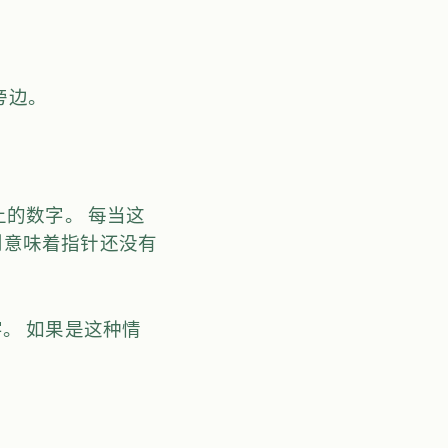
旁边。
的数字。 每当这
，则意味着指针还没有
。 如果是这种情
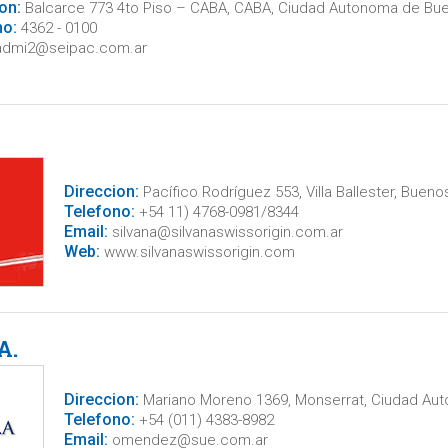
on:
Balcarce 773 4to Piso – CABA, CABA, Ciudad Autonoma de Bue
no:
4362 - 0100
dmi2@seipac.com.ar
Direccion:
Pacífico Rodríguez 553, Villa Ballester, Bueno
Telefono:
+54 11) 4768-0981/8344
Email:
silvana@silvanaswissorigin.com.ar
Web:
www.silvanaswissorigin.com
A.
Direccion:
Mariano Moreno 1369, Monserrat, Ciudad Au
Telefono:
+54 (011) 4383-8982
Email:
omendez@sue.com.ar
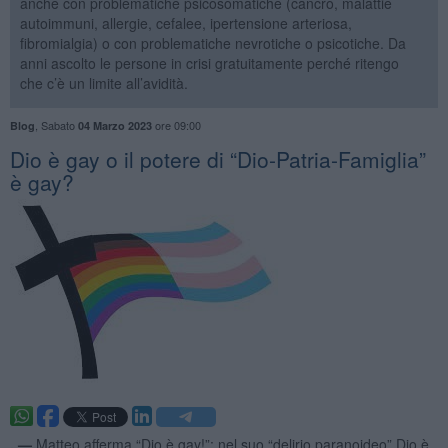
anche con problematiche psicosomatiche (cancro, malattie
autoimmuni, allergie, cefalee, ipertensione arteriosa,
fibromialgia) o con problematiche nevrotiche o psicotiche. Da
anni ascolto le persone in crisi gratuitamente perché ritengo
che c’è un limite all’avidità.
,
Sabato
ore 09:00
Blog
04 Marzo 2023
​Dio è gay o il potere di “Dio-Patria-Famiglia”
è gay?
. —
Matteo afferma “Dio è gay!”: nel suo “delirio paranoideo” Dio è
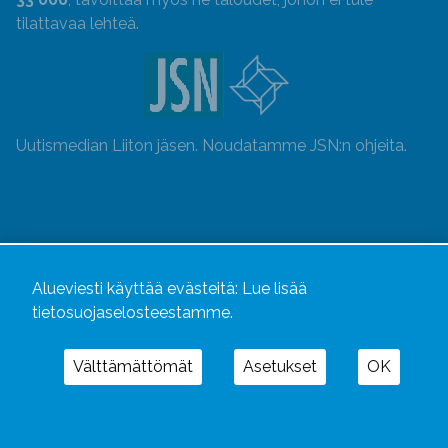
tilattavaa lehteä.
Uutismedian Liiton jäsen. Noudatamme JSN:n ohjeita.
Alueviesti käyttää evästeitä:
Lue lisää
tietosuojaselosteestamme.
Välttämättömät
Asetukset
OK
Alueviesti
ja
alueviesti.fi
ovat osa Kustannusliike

* * *

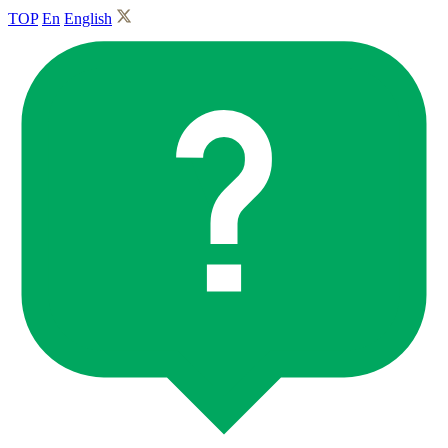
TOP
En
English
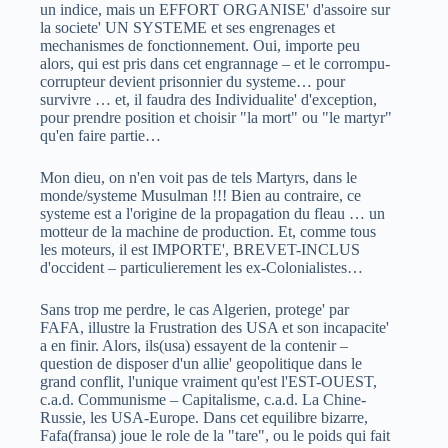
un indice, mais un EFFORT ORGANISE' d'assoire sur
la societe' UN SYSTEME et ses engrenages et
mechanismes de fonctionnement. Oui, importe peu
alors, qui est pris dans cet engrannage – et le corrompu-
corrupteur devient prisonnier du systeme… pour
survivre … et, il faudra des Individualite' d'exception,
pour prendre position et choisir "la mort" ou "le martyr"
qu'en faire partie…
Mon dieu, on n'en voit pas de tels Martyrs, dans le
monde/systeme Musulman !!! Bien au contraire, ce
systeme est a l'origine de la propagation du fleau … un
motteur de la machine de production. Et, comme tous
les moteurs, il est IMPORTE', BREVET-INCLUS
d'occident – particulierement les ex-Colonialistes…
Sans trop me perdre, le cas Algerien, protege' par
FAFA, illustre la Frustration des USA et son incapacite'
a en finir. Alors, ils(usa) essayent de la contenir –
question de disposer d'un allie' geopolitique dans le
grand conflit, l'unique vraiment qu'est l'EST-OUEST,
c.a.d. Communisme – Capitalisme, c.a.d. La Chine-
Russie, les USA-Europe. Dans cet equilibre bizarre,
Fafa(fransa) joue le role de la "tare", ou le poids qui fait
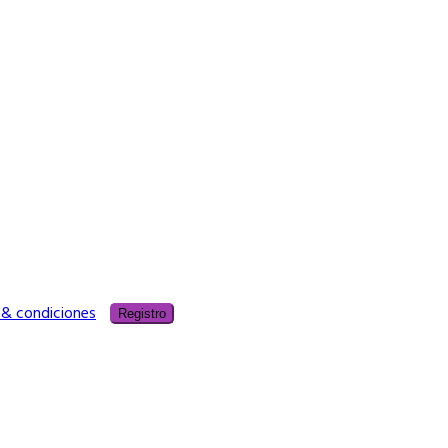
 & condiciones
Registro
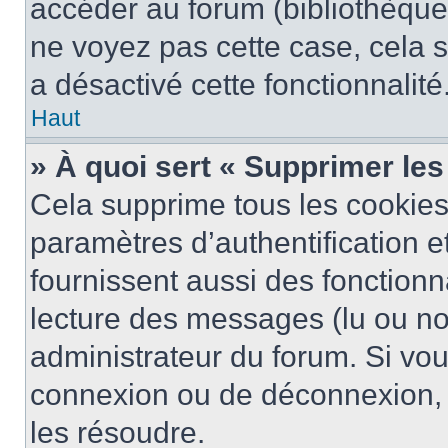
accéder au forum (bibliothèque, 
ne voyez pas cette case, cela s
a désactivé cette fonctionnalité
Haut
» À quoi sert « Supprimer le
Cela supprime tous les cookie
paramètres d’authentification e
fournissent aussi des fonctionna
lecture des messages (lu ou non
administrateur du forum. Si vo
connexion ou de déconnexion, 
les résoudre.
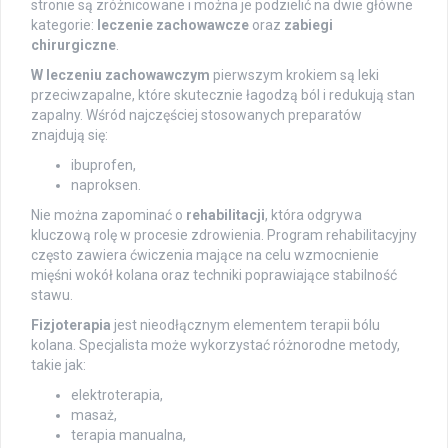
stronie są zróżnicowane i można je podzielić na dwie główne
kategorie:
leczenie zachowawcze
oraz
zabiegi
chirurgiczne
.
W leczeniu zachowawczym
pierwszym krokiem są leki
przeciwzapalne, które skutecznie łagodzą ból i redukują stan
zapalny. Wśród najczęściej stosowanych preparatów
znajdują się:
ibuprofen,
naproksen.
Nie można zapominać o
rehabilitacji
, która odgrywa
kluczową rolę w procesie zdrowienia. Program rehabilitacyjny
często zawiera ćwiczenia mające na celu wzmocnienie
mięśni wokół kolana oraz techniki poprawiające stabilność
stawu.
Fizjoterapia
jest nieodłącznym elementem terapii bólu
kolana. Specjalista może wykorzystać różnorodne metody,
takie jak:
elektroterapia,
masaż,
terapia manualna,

■ Exercise objective: Transcribe only this stretch of the data: the line with "un indice, mais", the line with "przeciwzapalne, które skutecznie", and every line in between. Leave out the pictures.

■ Result of the exercise:
un indice, mais un EFFORT ORGANISE' d'assoire sur
la societe' UN SYSTEME et ses engrenages et
mechanismes de fonctionnement. Oui, importe peu
alors, qui est pris dans cet engrannage – et le corrompu-
corrupteur devient prisonnier du systeme… pour
survivre … et, il faudra des Individualite' d'exception,
pour prendre position et choisir "la mort" ou "le martyr"
qu'en faire partie…
Mon dieu, on n'en voit pas de tels Martyrs, dans le
monde/systeme Musulman !!! Bien au contraire, ce
systeme est a l'origine de la propagation du fleau … un
motteur de la machine de production. Et, comme tous
les moteurs, il est IMPORTE', BREVET-INCLUS
d'occident – particulierement les ex-Colonialistes…
Sans trop me perdre, le cas Algerien, protege' par
FAFA, illustre la Frustration des USA et son incapacite'
a en finir. Alors, ils(usa) essayent de la contenir –
question de disposer d'un allie' geopolitique dans le
grand conflit, l'unique vraiment qu'est l'EST-OUEST,
c.a.d. Communisme – Capitalisme, c.a.d. La Chine-
Russie, les USA-Europe. Dans cet equilibre bizarre,
Fafa(fransa) joue le role de la "tare", ou le poids qui fait
 & condiciones
Registro
accéder au forum (bibliothèque, 
ne voyez pas cette case, cela s
a désactivé cette fonctionnalité
Haut
» À quoi sert « Supprimer le
Cela supprime tous les cookie
paramètres d’authentification e
fournissent aussi des fonctionna
lecture des messages (lu ou non
administrateur du forum. Si vo
connexion ou de déconnexion, 
les résoudre.
stronie są zróżnicowane i można je podzielić na dwie główne
kategorie:
leczenie zachowawcze
oraz
zabiegi
chirurgiczne
.
W leczeniu zachowawczym
pierwszym krokiem są leki
przeciwzapalne, które skutecznie łagodzą ból i redukują stan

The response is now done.